Tamio Wakayama: Exhibition offers valuable history and teen programs
- syoung679
- 7 hours ago
- 3 min read

By Sarah Osborne (she/her), Vancouver Art Gallery
The Vancouver Art Gallery’s current exhibition, Enemy Alien: Tamio Wakayama, offers teachers a rich opportunity to delve into the areas of social justice, art, and local history. The first major solo exhibition dedicated to the late documentary photographer Tamio Wakayama (1941–2018), the exhibition spans more than five decades of Wakayama’s career, documenting social justice movements and communities across Canada and the United States. Wakayama’s images tell stories of resistance, joy, and cultural resilience in the face of injustice. Enemy Alien is curated by internationally recognized, Vancouver-based artist and independent curator Paul Wong, who knew Wakayama from the 1970s until the artist’s death in 2018.
Wakayama was born in New Westminster, BC, mere months before Pearl Harbor and was soon forcibly relocated with his parents to an internment camp for Japanese Canadians.
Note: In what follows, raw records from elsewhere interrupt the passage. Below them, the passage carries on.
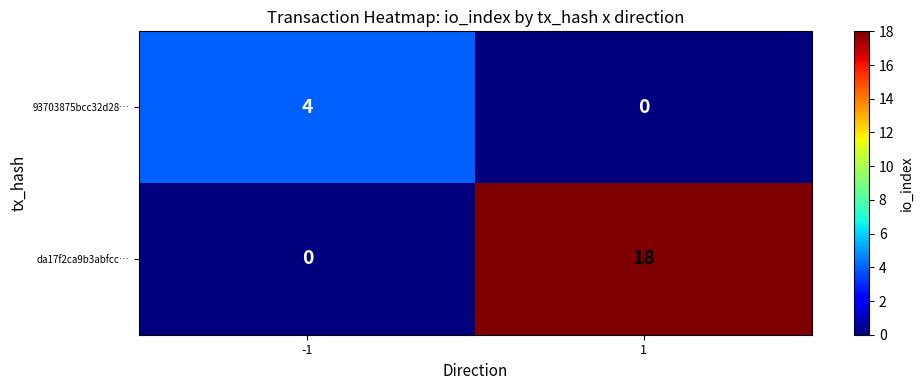

List the series in order of their overall mean, lowest first.

93703875bcc32d28…, da17f2ca9b3abfcc…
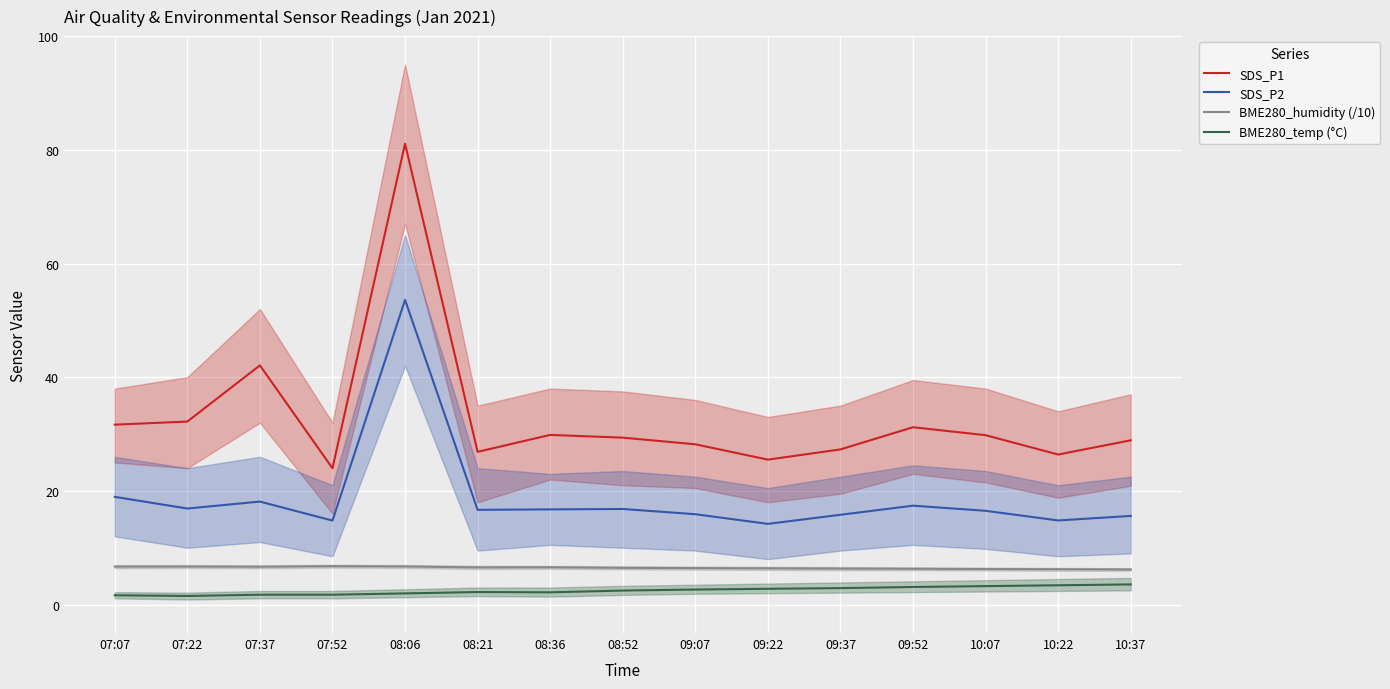

Where is BME280_humidity (/10) nearest to the value 6?

10:37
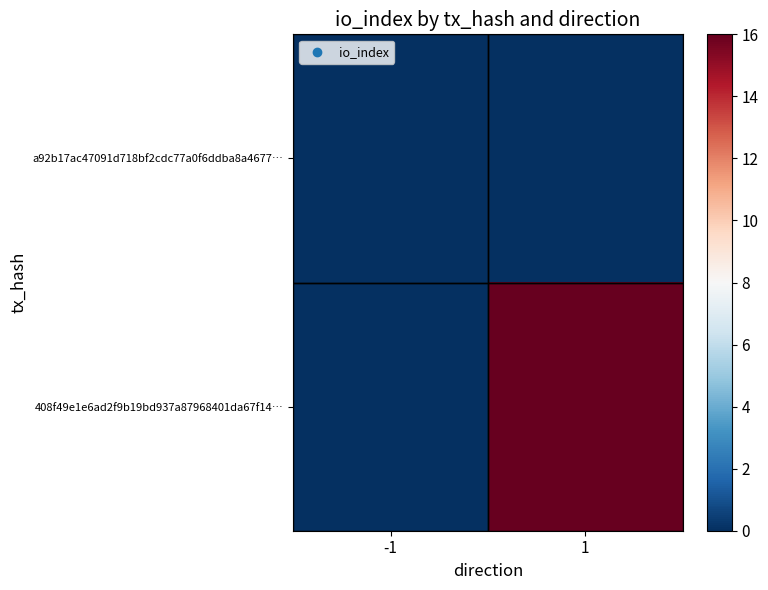

List the series in order of their peak value, lowest first.

a92b17ac47091d718bf2cdc77a0f6ddba8a4677…, 408f49e1e6ad2f9b19bd937a87968401da67f14…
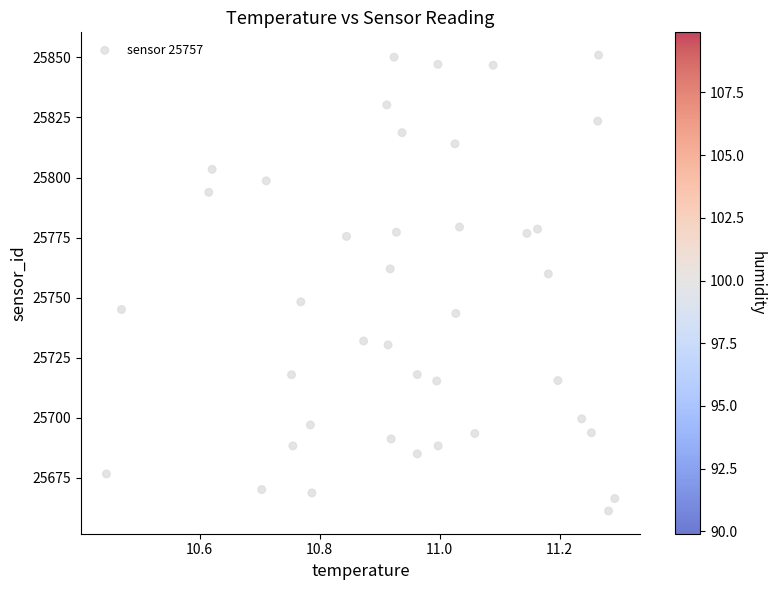

What Y value in the scatter plot is closest to 25756?

25759.8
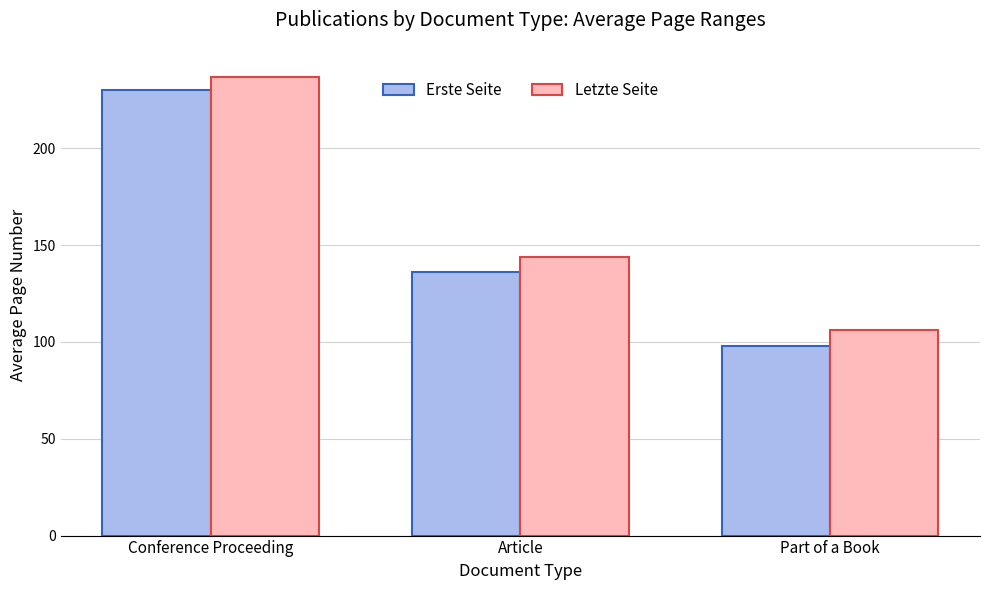

Is the value of Letzte Seite at Conference Proceeding greater than the value of Erste Seite at Conference Proceeding?

Yes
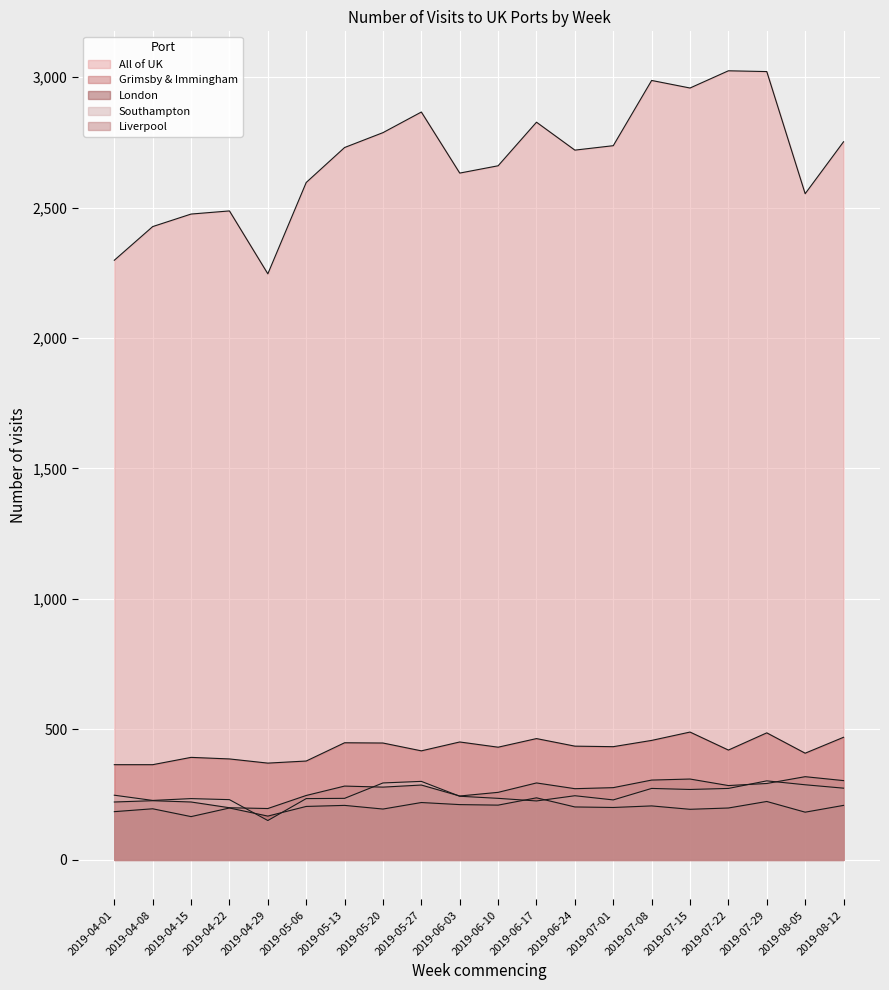

At which category does All of UK reach its first local valley?

2019-04-29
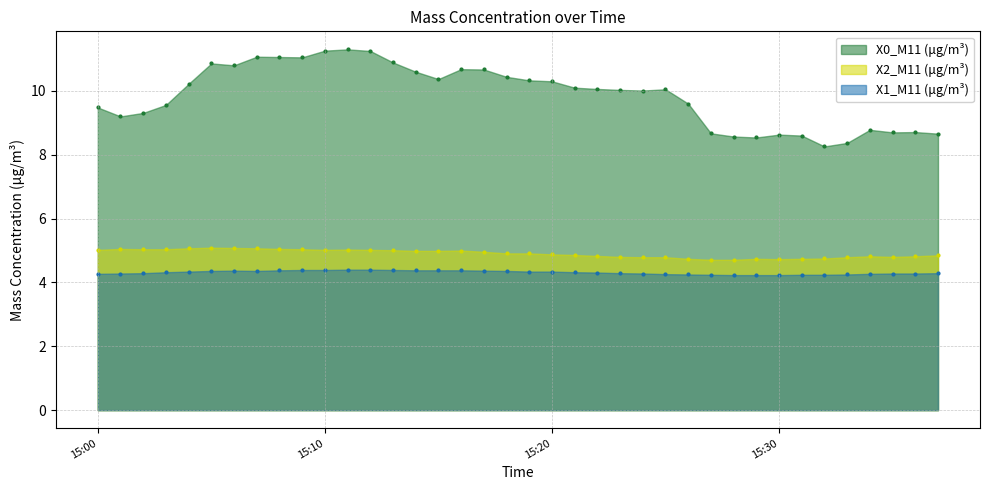

Which series has the largest total across all categories?

X0_M11 (μg/m³)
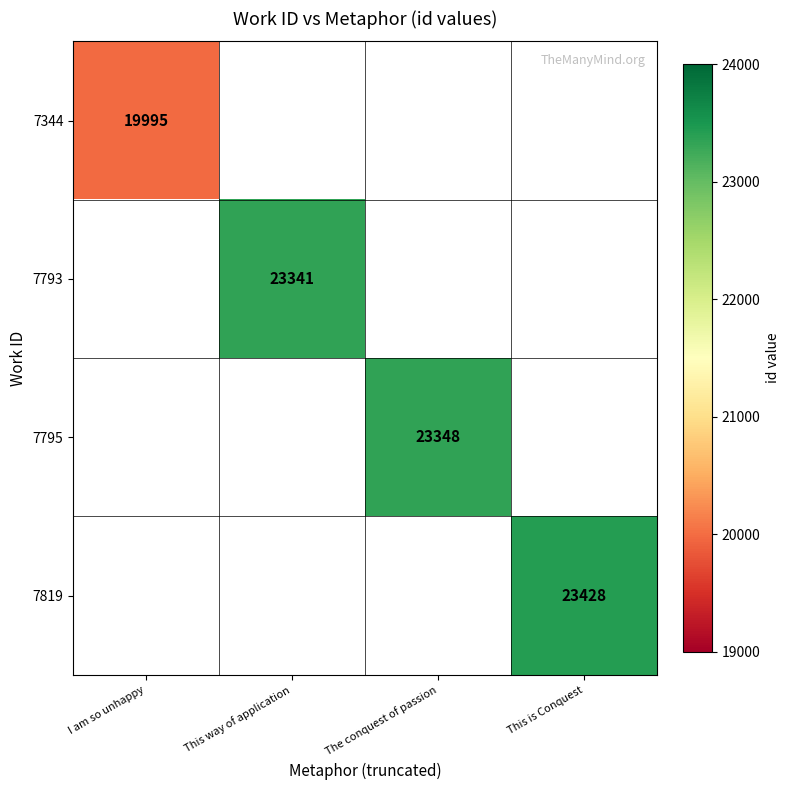

Between I am so unhappy and The conquest of passion, which is larger?

The conquest of passion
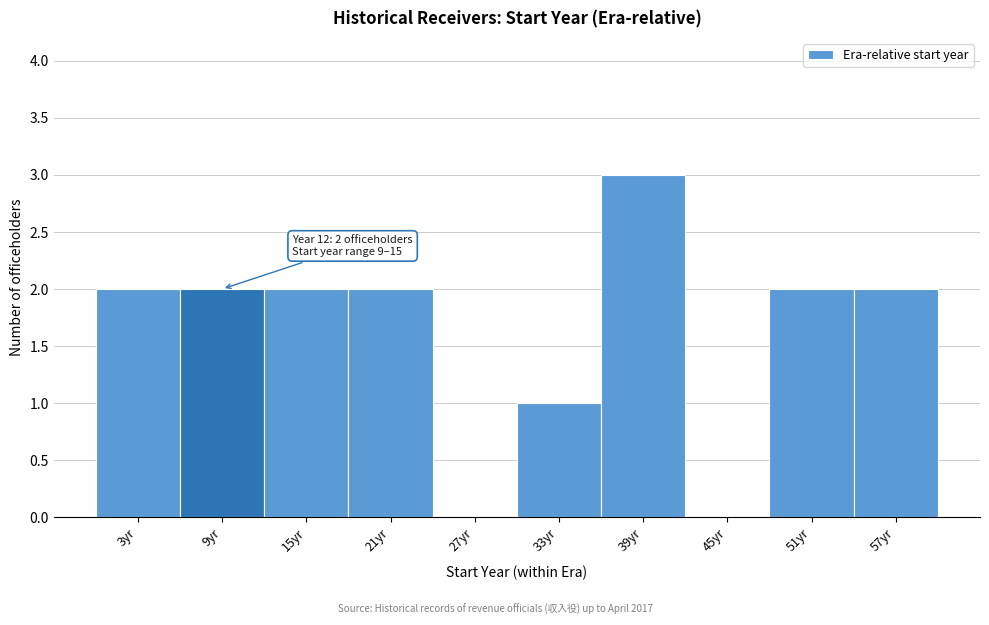

Reading left to right, transcribe all the data shown in this chart.

3yr=2	9yr=2	15yr=2	21yr=2	27yr=0	33yr=1	39yr=3	45yr=0	51yr=2	57yr=2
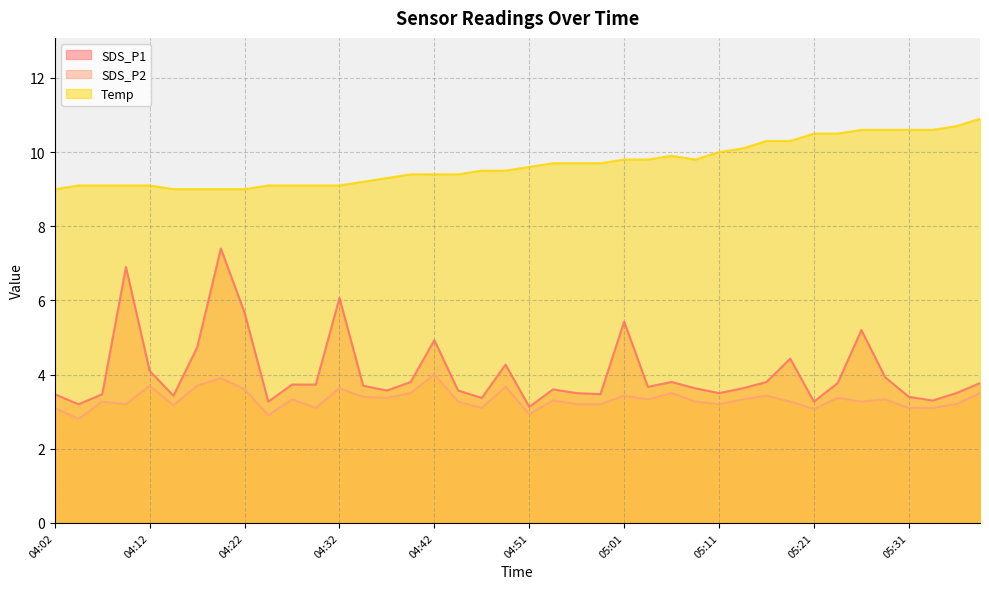

True or false: Temp has a value of 6.9 at 05:01.

False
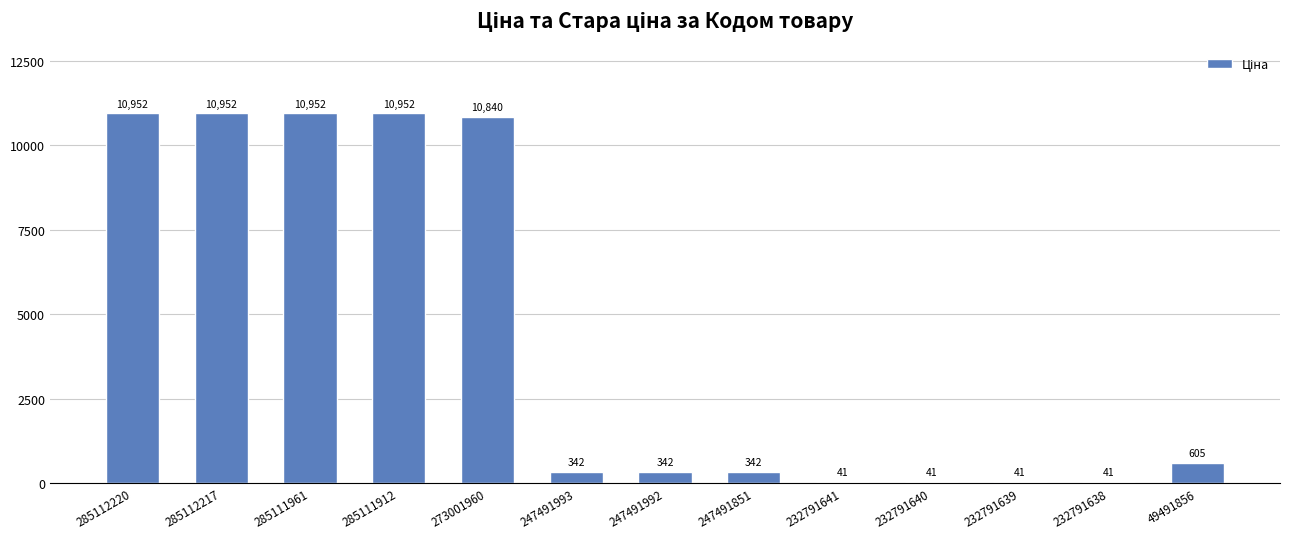

How many data points are less than 342?

4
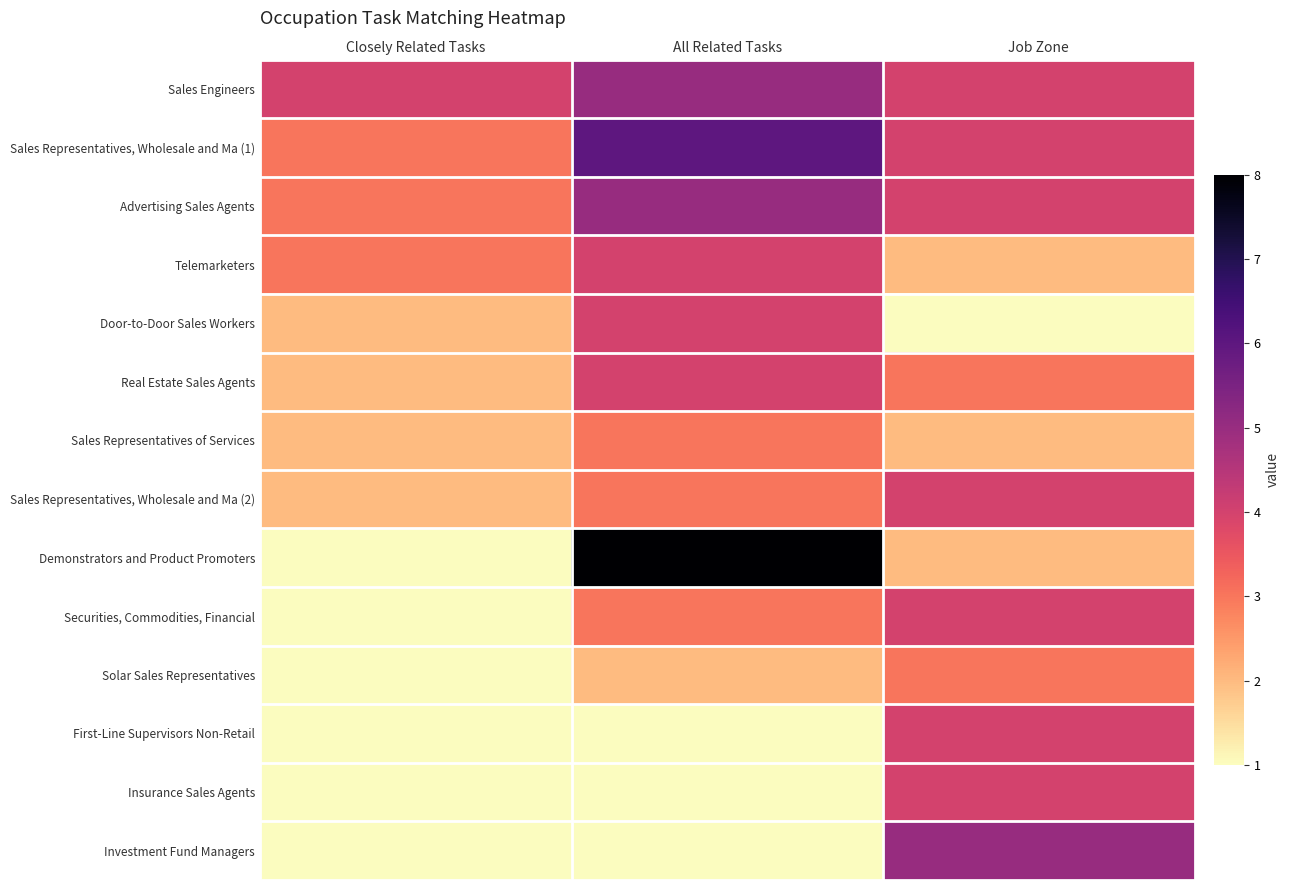

Which has a higher value, Closely Related Tasks or All Related Tasks?

All Related Tasks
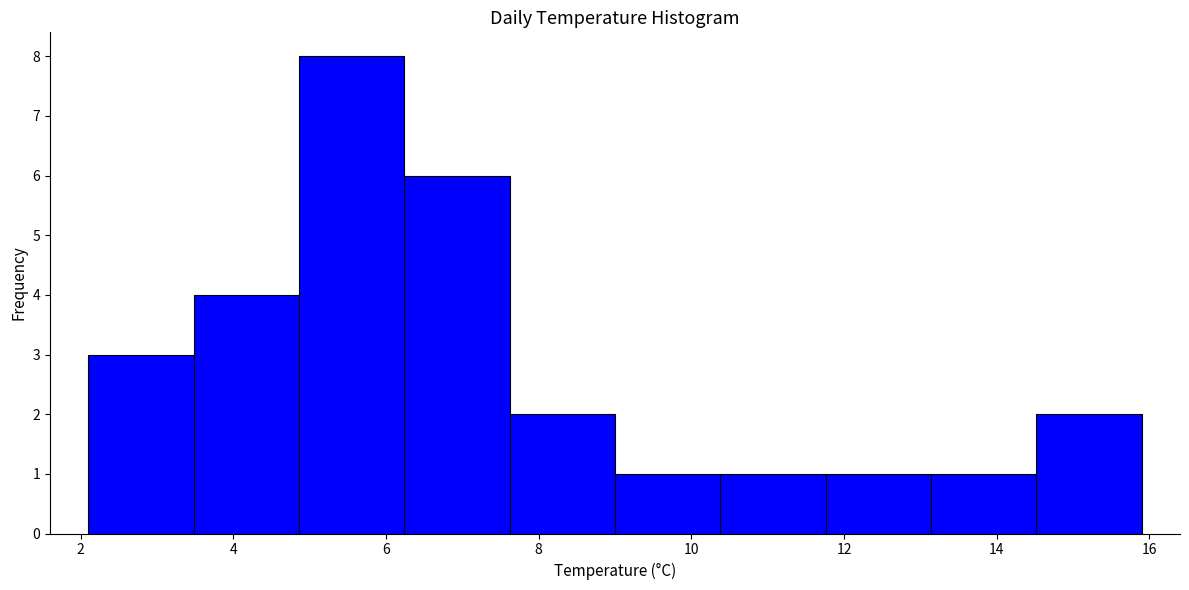

Which range on the x-axis has the tallest bar?

4.86 to 6.24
This early childhood experience of injustice would shape the rest of his life and practice. As a young man Wakayama, inspired by a deep sympathy for civil rights activists, drove to Birmingham, Alabama, met John Lewis, and began working for the Student Nonviolent Coordinating Committee (SNCC) in Atlanta, first as a cleaner and driver and soon as a photographer. For two years Wakayama produced campaign material and documented SNCC activists and actions in Georgia, Mississippi, and Alabama, including the 1964 Freedom Summer.
In the 1970s, Wakayama established a photographic studio in Vancouver and forged deep connections with the local Japanese Canadian community. He became an integral part of the era’s dynamic cultural revitalization of the Japanese Canadian community, dedicating years to documenting cultural life. For decades, he photographed the Powell Street Festival.
The exhibition also features Cindy Mochizuki’s documentary film Between Pictures: The Lens of Tamio Wakayama (2024, 70 mins). Through a combination of archival footage, hand-painted animation, and narrative and newly recorded interviews, the film explores how Wakayama’s time with the American Civil Rights Movement inspired him to return to Vancouver to document and celebrate the spirit of Japanese Canadians who lived in the former Paueru Gai/Powell Street neighbourhood before Japanese Internment.
During October’s Provincial Professional Development Day, teachers participating in Vancouver Art Gallery’s full-day session were invited to tour Enemy Alien: Tamio Wakayama with Mayumi Takasaki, Wakayama’s partner of 40 years. Her reflections on each photograph offered intimate and personal insights into the historical context of the work, bringing to life stories of resilience and activism. The tour inspired educators to develop curriculum exploring themes such as Japanese Canadian Internment, the civil rights movement in the American South, social justice movements in Canada, street photography, the Japanese Canadian redress movement, and personal activism.
This fall, the gallery is extending its focus on Enemy Alien through two after-school teen programs: The Teen Art Group and Art Exchange.
The Teen Art Group, presented in partnership with Emily Carr University of Art + Design, introduces students ages 15–18 to current exhibitions at the gallery. Participants will tour Enemy Alien with Mayumi Takasaki and view Between Pictures: The Lens of Tamio Wakayama, a documentary tracing Wakayama’s life and work. The film, featured within the exhibition space alongside a musical playlist, catalogue, and other resources, offers deeper insight into Wakayama’s artistic practice. The following week, students will take part in a hands-on studio session at Emily Carr University, exploring the technical aspects of black and white photography and documentary approaches to capturing live action.
Participants in Art Exchange, a program for students ages 13–15, will also tour Enemy Alien with Mayumi Takasaki and watch the accompanying film. Over the next three weeks, they will respond to the exhibition’s ideas through studio sessions at Arts Umbrella. In the fourth week, they will collaboratively curate their work for display in a month-long exhibition at the Cassils I Henriquez Exhibition Gallery at Arts Umbrella and participate in a group critique.
Enemy Alien remains on view at the Vancouver Art Gallery through February 22, 2026. A free teacher orientation will be held on Thursday, January 16 at 4:00 p.m. To register for the orientation or to book a self-guided class visit, contact learn@vanartgallery.bc.ca. Admission is always free for students 18 and under; adult chaperones receive a discounted rate of $25 per person.
Family tours and hands-on activities inspired by Enemy Alien will also take place on select Sunday afternoons in the gallery’s Making Place, an intergenerational space for all ages, free with gallery admission.
We look forward to your visit to the Vancouver Art Gallery.